WHAT YOU WILL DO: Two lines in the listing below mark the span: one contains "air purifier: none" and one contains "spoon: none [58,297,113,350]". Reproduce both of them and everything between, exactly.

==*==

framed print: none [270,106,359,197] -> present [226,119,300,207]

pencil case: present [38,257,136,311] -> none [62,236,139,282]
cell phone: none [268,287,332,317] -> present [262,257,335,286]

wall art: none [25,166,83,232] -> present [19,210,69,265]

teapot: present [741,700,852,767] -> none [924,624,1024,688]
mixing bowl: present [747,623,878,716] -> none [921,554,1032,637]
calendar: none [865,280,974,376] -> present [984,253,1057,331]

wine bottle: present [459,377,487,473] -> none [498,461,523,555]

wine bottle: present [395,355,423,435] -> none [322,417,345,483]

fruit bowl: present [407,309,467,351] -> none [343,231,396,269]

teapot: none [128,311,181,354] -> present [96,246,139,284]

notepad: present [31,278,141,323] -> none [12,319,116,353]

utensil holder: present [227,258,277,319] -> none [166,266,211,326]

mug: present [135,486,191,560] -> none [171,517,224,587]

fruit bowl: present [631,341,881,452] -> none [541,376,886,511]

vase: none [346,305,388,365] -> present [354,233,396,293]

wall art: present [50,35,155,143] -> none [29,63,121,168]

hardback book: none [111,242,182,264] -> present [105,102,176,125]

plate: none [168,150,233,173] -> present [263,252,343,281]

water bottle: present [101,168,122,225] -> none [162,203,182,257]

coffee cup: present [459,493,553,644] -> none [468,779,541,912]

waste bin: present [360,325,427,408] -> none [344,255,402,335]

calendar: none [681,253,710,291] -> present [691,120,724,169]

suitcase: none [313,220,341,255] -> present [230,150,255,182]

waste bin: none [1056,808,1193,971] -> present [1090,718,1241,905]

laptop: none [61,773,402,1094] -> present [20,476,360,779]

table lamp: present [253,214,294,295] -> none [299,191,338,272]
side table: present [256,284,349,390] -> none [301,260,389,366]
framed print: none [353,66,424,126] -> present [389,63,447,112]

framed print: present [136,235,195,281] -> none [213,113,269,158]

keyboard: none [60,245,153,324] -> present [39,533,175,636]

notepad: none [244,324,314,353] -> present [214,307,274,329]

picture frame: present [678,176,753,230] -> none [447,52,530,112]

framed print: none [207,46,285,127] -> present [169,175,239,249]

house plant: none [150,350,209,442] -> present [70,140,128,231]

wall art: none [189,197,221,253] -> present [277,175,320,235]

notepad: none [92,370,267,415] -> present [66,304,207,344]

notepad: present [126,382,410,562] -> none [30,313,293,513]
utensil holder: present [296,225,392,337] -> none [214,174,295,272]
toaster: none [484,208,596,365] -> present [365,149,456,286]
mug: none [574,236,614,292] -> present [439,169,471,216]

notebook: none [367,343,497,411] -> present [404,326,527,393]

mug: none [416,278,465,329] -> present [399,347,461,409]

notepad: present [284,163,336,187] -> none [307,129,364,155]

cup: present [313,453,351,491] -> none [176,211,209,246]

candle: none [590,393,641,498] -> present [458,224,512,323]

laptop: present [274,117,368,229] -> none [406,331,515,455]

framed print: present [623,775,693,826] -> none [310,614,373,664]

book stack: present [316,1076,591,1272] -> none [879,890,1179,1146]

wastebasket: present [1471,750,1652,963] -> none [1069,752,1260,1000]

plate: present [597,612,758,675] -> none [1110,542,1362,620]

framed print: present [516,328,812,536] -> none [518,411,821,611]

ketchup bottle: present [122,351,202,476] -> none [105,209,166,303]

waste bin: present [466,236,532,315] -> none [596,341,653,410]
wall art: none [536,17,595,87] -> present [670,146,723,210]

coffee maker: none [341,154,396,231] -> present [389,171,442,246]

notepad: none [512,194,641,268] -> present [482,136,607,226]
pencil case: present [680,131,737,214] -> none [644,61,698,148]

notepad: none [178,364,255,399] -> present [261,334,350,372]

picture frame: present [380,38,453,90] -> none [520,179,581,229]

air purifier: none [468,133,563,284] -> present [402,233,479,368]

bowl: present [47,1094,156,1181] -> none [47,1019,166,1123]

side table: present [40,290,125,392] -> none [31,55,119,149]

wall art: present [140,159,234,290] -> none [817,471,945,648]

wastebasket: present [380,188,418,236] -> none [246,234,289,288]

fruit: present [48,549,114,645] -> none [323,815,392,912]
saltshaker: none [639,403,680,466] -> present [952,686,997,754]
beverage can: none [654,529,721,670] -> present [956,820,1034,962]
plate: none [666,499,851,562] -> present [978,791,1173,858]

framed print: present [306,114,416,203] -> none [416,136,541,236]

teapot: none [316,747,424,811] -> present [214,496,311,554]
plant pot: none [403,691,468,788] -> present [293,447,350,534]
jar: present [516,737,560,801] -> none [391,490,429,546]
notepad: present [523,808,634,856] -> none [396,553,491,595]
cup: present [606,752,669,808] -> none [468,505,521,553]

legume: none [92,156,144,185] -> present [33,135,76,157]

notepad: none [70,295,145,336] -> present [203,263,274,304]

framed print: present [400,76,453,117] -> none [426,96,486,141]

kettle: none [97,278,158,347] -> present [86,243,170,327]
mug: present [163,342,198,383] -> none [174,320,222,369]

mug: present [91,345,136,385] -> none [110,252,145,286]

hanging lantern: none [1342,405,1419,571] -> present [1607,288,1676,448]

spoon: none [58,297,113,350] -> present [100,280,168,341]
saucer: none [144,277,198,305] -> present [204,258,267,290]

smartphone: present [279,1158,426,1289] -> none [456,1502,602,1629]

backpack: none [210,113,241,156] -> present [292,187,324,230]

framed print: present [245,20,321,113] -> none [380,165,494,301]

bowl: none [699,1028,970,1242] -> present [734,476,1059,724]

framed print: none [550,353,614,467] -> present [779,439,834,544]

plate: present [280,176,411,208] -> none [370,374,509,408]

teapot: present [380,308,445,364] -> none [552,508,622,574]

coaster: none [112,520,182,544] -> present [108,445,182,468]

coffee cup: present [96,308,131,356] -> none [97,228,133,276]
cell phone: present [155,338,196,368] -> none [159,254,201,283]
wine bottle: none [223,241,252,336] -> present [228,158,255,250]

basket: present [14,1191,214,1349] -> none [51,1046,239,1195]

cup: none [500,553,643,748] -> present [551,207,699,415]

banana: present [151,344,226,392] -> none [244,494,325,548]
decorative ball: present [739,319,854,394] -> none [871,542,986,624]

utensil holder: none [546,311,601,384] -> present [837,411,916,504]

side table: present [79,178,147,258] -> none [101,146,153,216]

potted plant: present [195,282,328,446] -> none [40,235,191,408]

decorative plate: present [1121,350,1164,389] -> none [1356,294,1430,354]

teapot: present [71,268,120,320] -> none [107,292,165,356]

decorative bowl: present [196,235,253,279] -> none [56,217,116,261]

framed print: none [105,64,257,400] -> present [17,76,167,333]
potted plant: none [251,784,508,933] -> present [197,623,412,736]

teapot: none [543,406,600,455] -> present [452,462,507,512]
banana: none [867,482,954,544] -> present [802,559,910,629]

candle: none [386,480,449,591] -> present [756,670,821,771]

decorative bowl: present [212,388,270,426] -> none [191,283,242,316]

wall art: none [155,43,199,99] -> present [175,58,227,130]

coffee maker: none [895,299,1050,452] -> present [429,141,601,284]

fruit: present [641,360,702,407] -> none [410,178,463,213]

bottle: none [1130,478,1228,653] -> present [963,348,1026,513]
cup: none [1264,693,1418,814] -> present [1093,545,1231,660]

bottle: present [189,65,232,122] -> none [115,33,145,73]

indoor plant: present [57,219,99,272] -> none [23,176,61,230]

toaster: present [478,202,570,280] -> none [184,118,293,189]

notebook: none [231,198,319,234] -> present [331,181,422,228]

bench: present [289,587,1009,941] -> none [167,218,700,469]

==*==

REPLY TO THE EXERCISE:
air purifier: none [468,133,563,284] -> present [402,233,479,368]

bowl: present [47,1094,156,1181] -> none [47,1019,166,1123]

side table: present [40,290,125,392] -> none [31,55,119,149]

wall art: present [140,159,234,290] -> none [817,471,945,648]

wastebasket: present [380,188,418,236] -> none [246,234,289,288]

fruit: present [48,549,114,645] -> none [323,815,392,912]
saltshaker: none [639,403,680,466] -> present [952,686,997,754]
beverage can: none [654,529,721,670] -> present [956,820,1034,962]
plate: none [666,499,851,562] -> present [978,791,1173,858]

framed print: present [306,114,416,203] -> none [416,136,541,236]

teapot: none [316,747,424,811] -> present [214,496,311,554]
plant pot: none [403,691,468,788] -> present [293,447,350,534]
jar: present [516,737,560,801] -> none [391,490,429,546]
notepad: present [523,808,634,856] -> none [396,553,491,595]
cup: present [606,752,669,808] -> none [468,505,521,553]

legume: none [92,156,144,185] -> present [33,135,76,157]

notepad: none [70,295,145,336] -> present [203,263,274,304]

framed print: present [400,76,453,117] -> none [426,96,486,141]

kettle: none [97,278,158,347] -> present [86,243,170,327]
mug: present [163,342,198,383] -> none [174,320,222,369]

mug: present [91,345,136,385] -> none [110,252,145,286]

hanging lantern: none [1342,405,1419,571] -> present [1607,288,1676,448]

spoon: none [58,297,113,350] -> present [100,280,168,341]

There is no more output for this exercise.